Это — строительство последнего года. Чистенькие, с большими окнами и ярко выкрашенными дверями здания производят хорошее и вместе с тем неожиданное впечатление на фоне задымленных войлочных кибиток и безграничной пустыни.
Новая культура начинает воздвигать свои первые форты в борьбе за оседлую жизнь пробуждающегося народа.
Идешь по аулу и удивляешься отсутствию распланировки и обычных улиц, к которым привык в поселениях европейского типа. Здесь свой, не сразу уловимый распорядок установки кибиток и домов. Чувствуется, что люди не стеснены. Места много, и поэтому никто не мешает друг другу.
Когда я говорю об этом своему знакомому туркмену Ниазу Кураеву, он, улыбаясь, объясняет на ломаном русском языке:
— Туркмен наша кочевник, раньше воевал, всегда воевал — то Персия, то Монгол. Нам нужна кибитка. Сегодня здесь, завтра бросал, не жалко, и ушел!
Вот почему рядом с его домом, куда мы зашли утолить жажду, стоит юрта, хотя Ниаз Кураев насчитывает себе семь десятков лет, из которых больше половины он оседло живет в Гасан-Кули. Кураева я встретил, как только сошел ночью с парохода; это он доставил меня на промысел. Ниаз Кураев высокого роста, осанка у него благородная, черты лица тонкие и живые карие глаза. Наблюдая за ним, удалось подметить его уверенность в себе и даже некоторую гордость. Он происходит из рода Иомудов, как и другие туркмены аула Гасан-Кули.
Их родоначальник Иомуд был правнуком Салор-Огурджика, который, по старинному преданию туркменского народа, на роскошном пиру Гюн-хана сидел в третьем от ханской палатки "юзлыке" (шатер) с левой стороны.
Умирая, Йомуд завещал своему аймаку (объединению родов) во внешней политике борьбу с персами и монголами, а в мирной жизни — заниматься рыболовством, добывать нефть, соль и озокерит.
Потомки продолжают завещанное им дело "по линии мирного строительства", потому что войны с соседями уже закончились.
Ниаз Кураев медленно разливает чай в широкие пиалы.
Подношу к губам чашку, предвкушая уже знакомый солоноватый вкус воды. Приятное разочарование!
— Какая хорошая вода! Откуда?
— Из Персии, из Гюргенрека! Наши на лодке ездят туда за водой. Когда три, когда пять копеек платит за ведро воды. Гюрген — пресный вода, сладкий вода.
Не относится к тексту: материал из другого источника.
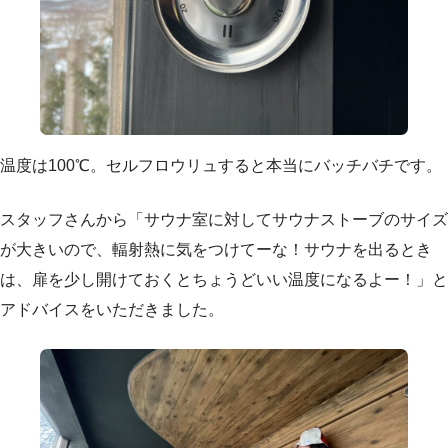
温度は100℃。セルフロウリュすると本当にバッチバチです。
スタッフさんから「サウナ室に対してサウナストーブのサイズ
が大きいので、輻射熱に気をつけてーな！サウナを出るとき
は、扉を少し開けておくとちょうどいい温度になるよー！」と
アドバイスをいただきました。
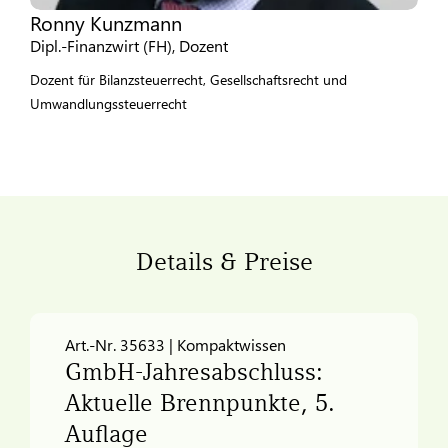
Ronny Kunzmann
Dipl.-Finanzwirt (FH), Dozent
Dozent für Bilanzsteuerrecht, Gesellschaftsrecht und
Umwandlungssteuerrecht
Details & Preise
Art.-Nr. 35633 | Kompaktwissen
GmbH-Jahresabschluss:
Aktuelle Brennpunkte, 5.
Auflage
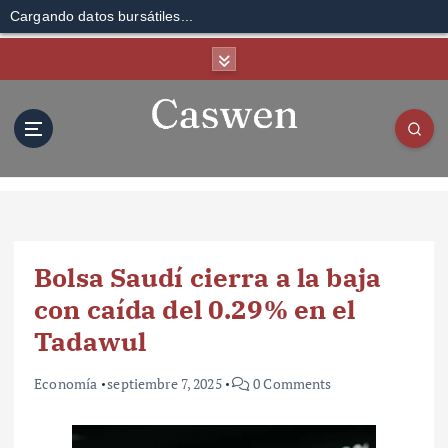
Cargando datos bursátiles...
S
k
i
p
t
o
c
o
n
t
Bolsa Saudí cierra a la baja
e
n
con caída del 0.29% en el
t
Tadawul
Economía
septiembre 7, 2025
0 Comments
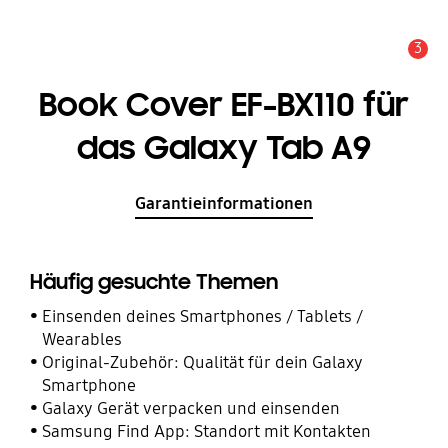
3
Service Hinweis
Book Cover EF-BX110 für
das Galaxy Tab A9
Garantieinformationen
Häufig gesuchte Themen
Einsenden deines Smartphones / Tablets /
Wearables
Original-Zubehör: Qualität für dein Galaxy
Smartphone
Galaxy Gerät verpacken und einsenden
Samsung Find App: Standort mit Kontakten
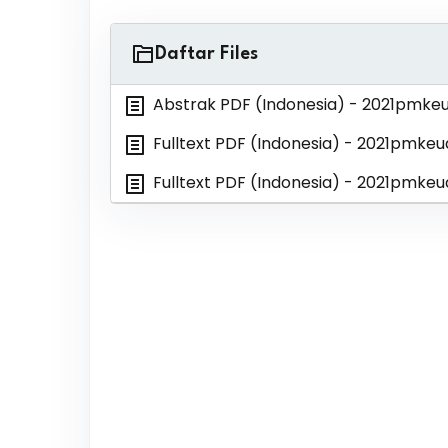
Daftar Files
Abstrak PDF (Indonesia)
- 2021pmke
Fulltext PDF (Indonesia)
- 2021pmkeu
Fulltext PDF (Indonesia)
- 2021pmkeu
Наша нет пресной воды! — отвечает Кураев, поглаживая красивую седую бороду.
— А как же, в заливе, куда впадает Атрек, разве тоже плохая вода?
— Атрек мала вода, залив соленый вода, твоя пить не будешь.
— Вот оно что!
Оглядываюсь на залив, который хорошо виден с террасы дома, где мы пьем чай. Блестит на солнце широкий водоем, лежащий в плоских песчаных берегах.